15.75″ (40.0cm) high

Medium

painted wood

Origin

Egypt

Gallery Location

UK


 

This remarkably well-preserved head from a painted, wooden anthropoid sarcophagus depicts the deceased with idealizing facial features. There include the hieroglyphically-designed eyes, with their life-like, sparklingly-alive black pupils framed by painted cosmetic stripes serving as eye brows. The brow of the forehead seamlessly coalesces into the root of the nose, which is itself characterized by well-modeled, drilled wings. The mouth is designed with wide, horizontally aligned lips, the upper slightly less fleshy than the lower; both of its corners are drilled. The overall expression of this face is at once serious and serene, indicative of the state of eternal bliss which the deceased aspired to enjoy in the Hereafter.

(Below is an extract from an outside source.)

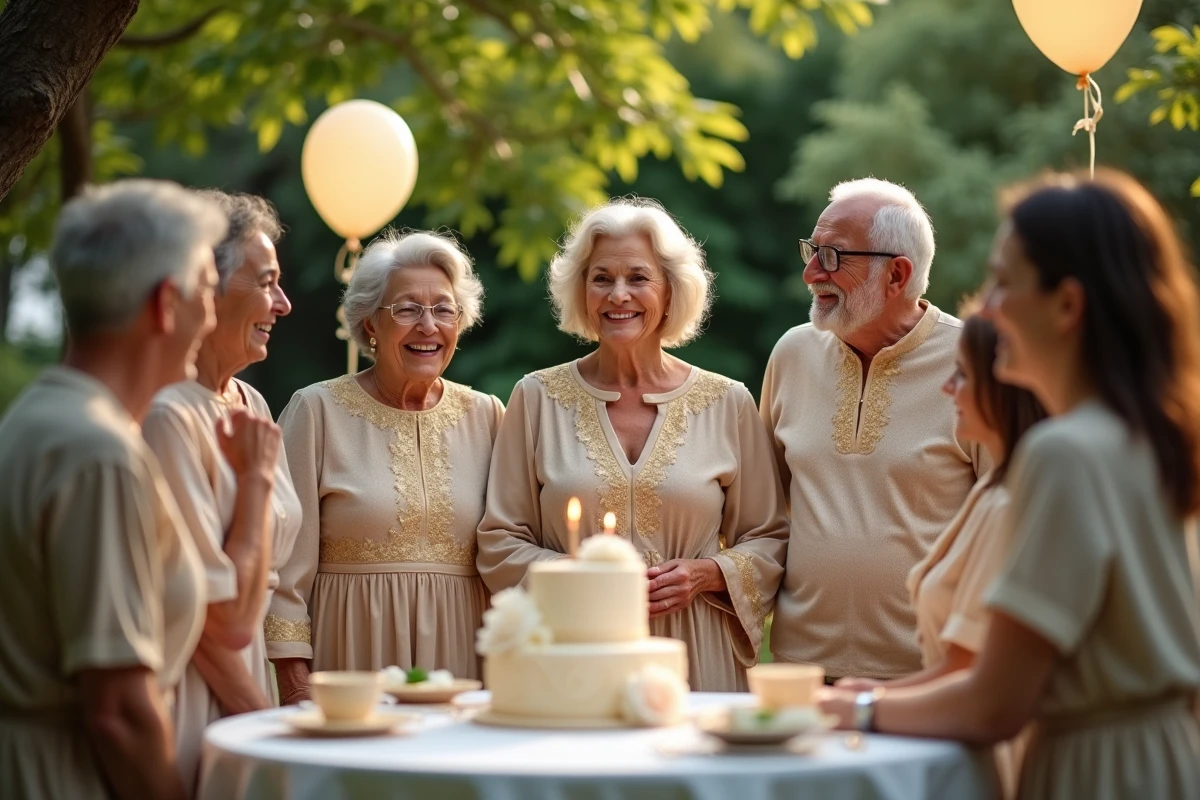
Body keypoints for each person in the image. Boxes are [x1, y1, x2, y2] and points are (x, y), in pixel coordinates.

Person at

A separately crafted false beard has been attached beneath the chin by a mortise-and-tenon system. This beard, the hair of which has been plaited into a braid-like design, ends in slight, upward curve. Such a curving, plaited beard is generally an insignia of Osiris, god of the Hereafter, with whom the deceased is identified. Such a beard originally imbued Osiris with sexual potency and that efficacious power is here transferred to the deceased. The deceased’s resurrection in the Hereafter, couched in terms of human procreation, is, therefore, implied by the presence of this beard.

The deceased is depicted wearing a striated wig, only the horizontal stripes of which still appear, but perfectly preserved, above his forehead. This wig was covered with a series of horizontal bands, mostly floral in design, with three large lotus blossoms suspended upside down from the first fillet just above the horizontal striations of the wig. These floral forms are likewise symbolic, imbuing the deceased with regenerative powers of the floral kingdom, the species of which sprout after a period of dormancy.

This magnificently preserved and utterly striking example can be dated to the Ramesside Period of Dynasty XIX on the basis of parallels in London’s British Museum and in Brussels’ Musées Royaux d’Art et d’Histoire.